*TASK 1*
Print the Shelby Supreme bicycle thread below in full, word for word.

*SELECTED EXTRACT*

# Shelby Supreme Bicycle from eBay



## detroitbike (Feb 15, 2014)

Well here's pix of the eBay bike......




.....


----------



## detroitbike (Feb 15, 2014)

*more pix*

Tank is super clean with only some minor surface rust,
  wheels look correct; are they?
  lens is intact and pedals which I removed for transport are Torrington '8's'


----------



## JAF/CO (Feb 15, 2014)

very nice and thanks for the extra pics


----------



## detroitbike (Feb 15, 2014)

*Battery tray*

Can someone tell me
 What am I missing in the battery compartment?
  Seat is quite nice ..


----------



## dougfisk (Feb 15, 2014)

detroitbike said:


> ...wheels look correct; are they?




Does the red stripe seem to match the red pins on the bike?  If so, I don't think anyone alive can tell you they are not...

What does the front hub say on it, and what does the brake arm look like?


----------



## dougfisk (Feb 15, 2014)

detroitbike said:


> View attachment 137613




Nice survivor... I don't think I have seen that taillight setup before.


----------



## rollfaster (Feb 15, 2014)

*The infamous supreme*

Nice. Isn't that an evinrude hanging out back there?


----------



## 41rollfast (Feb 15, 2014)

*Wow*

Great bike. Thanks for sharing!!!


----------



## slick (Feb 15, 2014)

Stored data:
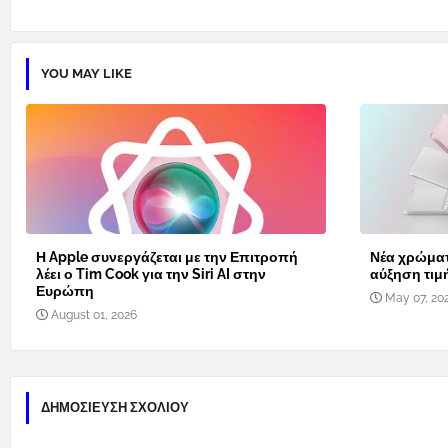
YOU MAY LIKE
Η Apple συνεργάζεται με την Επιτροπή
Νέα χρώματ
λέει ο Tim Cook για την Siri AI στην
αύξηση τιμ
Ευρώπη
May 07, 20
August 01, 2026
ΔΗΜΟΣΊΕΥΣΗ ΣΧΟΛΊΟΥ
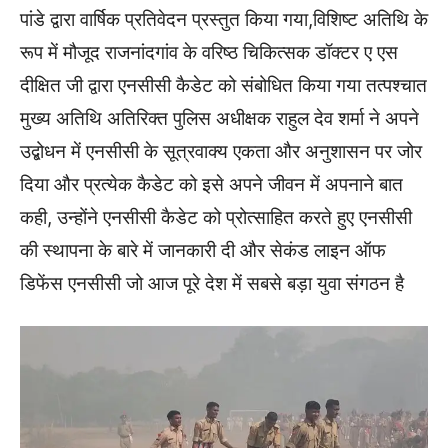
पांडे द्वारा वार्षिक प्रतिवेदन प्रस्तुत किया गया,विशिष्ट अतिथि के
रूप में मौजूद राजनांदगांव के वरिष्ठ चिकित्सक डॉक्टर ए एस
दीक्षित जी द्वारा एनसीसी कैडेट को संबोधित किया गया तत्पश्चात
मुख्य अतिथि अतिरिक्त पुलिस अधीक्षक राहुल देव शर्मा ने अपने
उद्बोधन में एनसीसी के सूत्रवाक्य एकता और अनुशासन पर जोर
दिया और प्रत्येक कैडेट को इसे अपने जीवन में अपनाने बात
कही, उन्होंने एनसीसी कैडेट को प्रोत्साहित करते हुए एनसीसी
की स्थापना के बारे में जानकारी दी और सेकंड लाइन ऑफ
डिफेंस एनसीसी जो आज पूरे देश में सबसे बड़ा युवा संगठन है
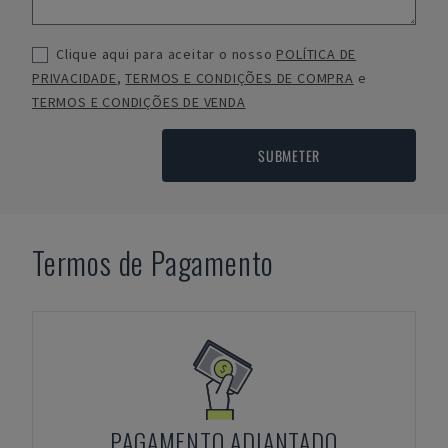
Clique aqui para aceitar o nosso
POLÍTICA DE
PRIVACIDADE
,
TERMOS E CONDIÇÕES DE COMPRA
e
TERMOS E CONDIÇÕES DE VENDA
SUBMETER
Termos de Pagamento
PAGAMENTO ADIANTADO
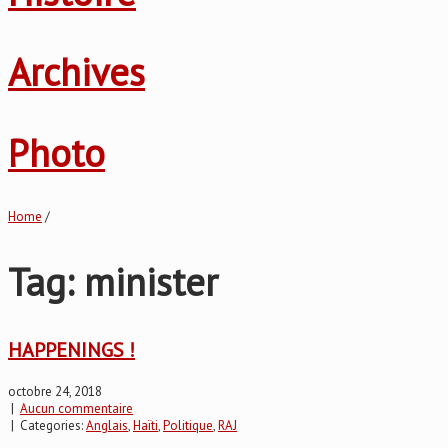
Archives
Photo
Home
/
Tag: minister
HAPPENINGS !
octobre 24, 2018
|
Aucun commentaire
| Categories:
Anglais
,
Haïti
,
Politique
,
RAJ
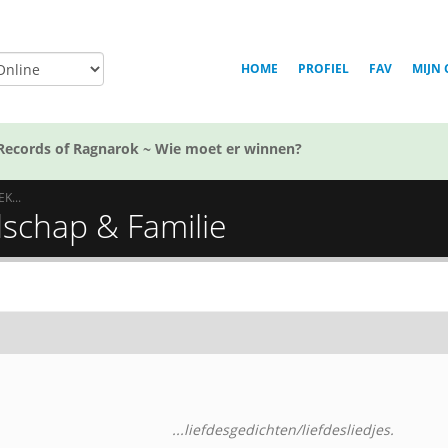
HOME
PROFIEL
FAV
MIJN 
Records of Ragnarok ~ Wie moet er winnen?
EK...
ndschap & Familie
...liefdesgedichten/liefdesliedjes.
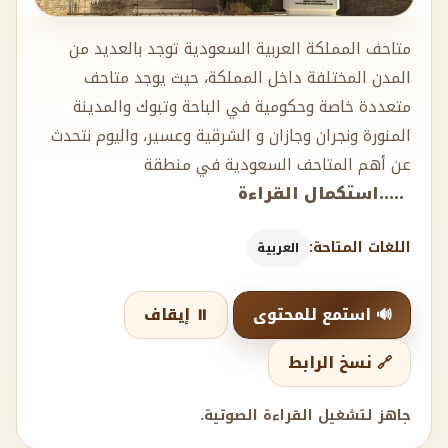
متاحف المملكة العربية السعودية توجد بالعديد من
المدن المختلفة داخل المملكة، حيث يوجد متاحف
متعددة خاصة وحكومية في الباحة وتبوك والمدينة
المنورة ونجران وجازان و الشرقية وعسير، واليوم نتحدث
عن أهم المتاحف السعودية في منطقة
.....استكمال القراءة
اللغات المتاحة:
العربية
🔊 استمع للمحتوى
⏸️ إيقاف
🔗 نسخ الرابط
جاهز لتشغيل القراءة الصوتية.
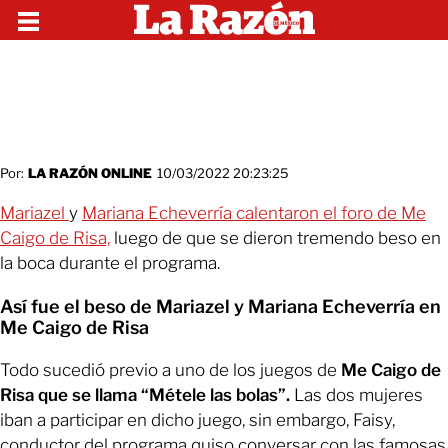
Por:
LA RAZÓN ONLINE
10/03/2022 20:23:25
Mariazel
y
Mariana Echeverría calentaron el foro de Me
Caigo de Risa,
luego de que se dieron tremendo beso en
la boca durante el programa.
Así fue el beso de Mariazel y Mariana Echeverría en
Me Caigo de Risa
Todo sucedió previo a uno de los juegos de
Me Caigo de
Risa que se llama “Métele las bolas”.
Las dos mujeres
iban a participar en dicho juego, sin embargo, Faisy,
conductor del programa quiso conversar con las famosas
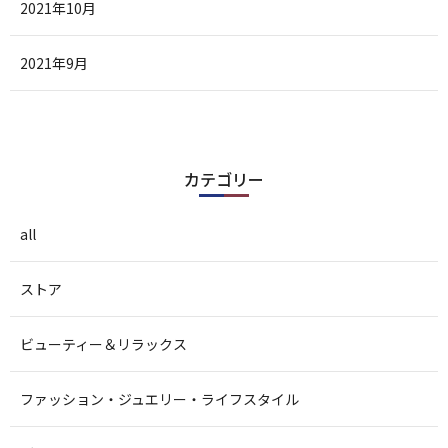
2021年10月
2021年9月
カテゴリー
all
ストア
ビューティー＆リラックス
ファッション・ジュエリー・ライフスタイル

*TASK 2*
Arrange the lines of the records as a numbered list, from the line containing "متاحف المملكة العربية" through the end of the records, both ends included. Skip blank lines and leave the pictures out.

*ANSWER BOX 1*
# Shelby Supreme Bicycle from eBay



## detroitbike (Feb 15, 2014)

Well here's pix of the eBay bike......




.....


----------



## detroitbike (Feb 15, 2014)

*more pix*

Tank is super clean with only some minor surface rust,
  wheels look correct; are they?
  lens is intact and pedals which I removed for transport are Torrington '8's'


----------



## JAF/CO (Feb 15, 2014)

very nice and thanks for the extra pics


----------



## detroitbike (Feb 15, 2014)

*Battery tray*

Can someone tell me
 What am I missing in the battery compartment?
  Seat is quite nice ..


----------



## dougfisk (Feb 15, 2014)

detroitbike said:


> ...wheels look correct; are they?




Does the red stripe seem to match the red pins on the bike?  If so, I don't think anyone alive can tell you they are not...

What does the front hub say on it, and what does the brake arm look like?


----------



## dougfisk (Feb 15, 2014)

detroitbike said:


> View attachment 137613




Nice survivor... I don't think I have seen that taillight setup before.


----------



## rollfaster (Feb 15, 2014)

*The infamous supreme*

Nice. Isn't that an evinrude hanging out back there?


----------



## 41rollfast (Feb 15, 2014)

*Wow*

Great bike. Thanks for sharing!!!


----------



## slick (Feb 15, 2014)

*ANSWER BOX 2*
1. متاحف المملكة العربية السعودية توجد بالعديد من
2. المدن المختلفة داخل المملكة، حيث يوجد متاحف
3. متعددة خاصة وحكومية في الباحة وتبوك والمدينة
4. المنورة ونجران وجازان و الشرقية وعسير، واليوم نتحدث
5. عن أهم المتاحف السعودية في منطقة
6. .....استكمال القراءة
7. اللغات المتاحة:
8. العربية
9. 🔊 استمع للمحتوى
10. ⏸️ إيقاف
11. 🔗 نسخ الرابط
12. جاهز لتشغيل القراءة الصوتية.
13. Por:
14. LA RAZÓN ONLINE
15. 10/03/2022 20:23:25
16. Mariazel
17. y
18. Mariana Echeverría calentaron el foro de Me
19. Caigo de Risa,
20. luego de que se dieron tremendo beso en
21. la boca durante el programa.
22. Así fue el beso de Mariazel y Mariana Echeverría en
23. Me Caigo de Risa
24. Todo sucedió previo a uno de los juegos de
25. Me Caigo de
26. Risa que se llama “Métele las bolas”.
27. Las dos mujeres
28. iban a participar en dicho juego, sin embargo, Faisy,
29. conductor del programa quiso conversar con las famosas
30. 2021年10月
31. 2021年9月
32. カテゴリー
33. all
34. ストア
35. ビューティー＆リラックス
36. ファッション・ジュエリー・ライフスタイル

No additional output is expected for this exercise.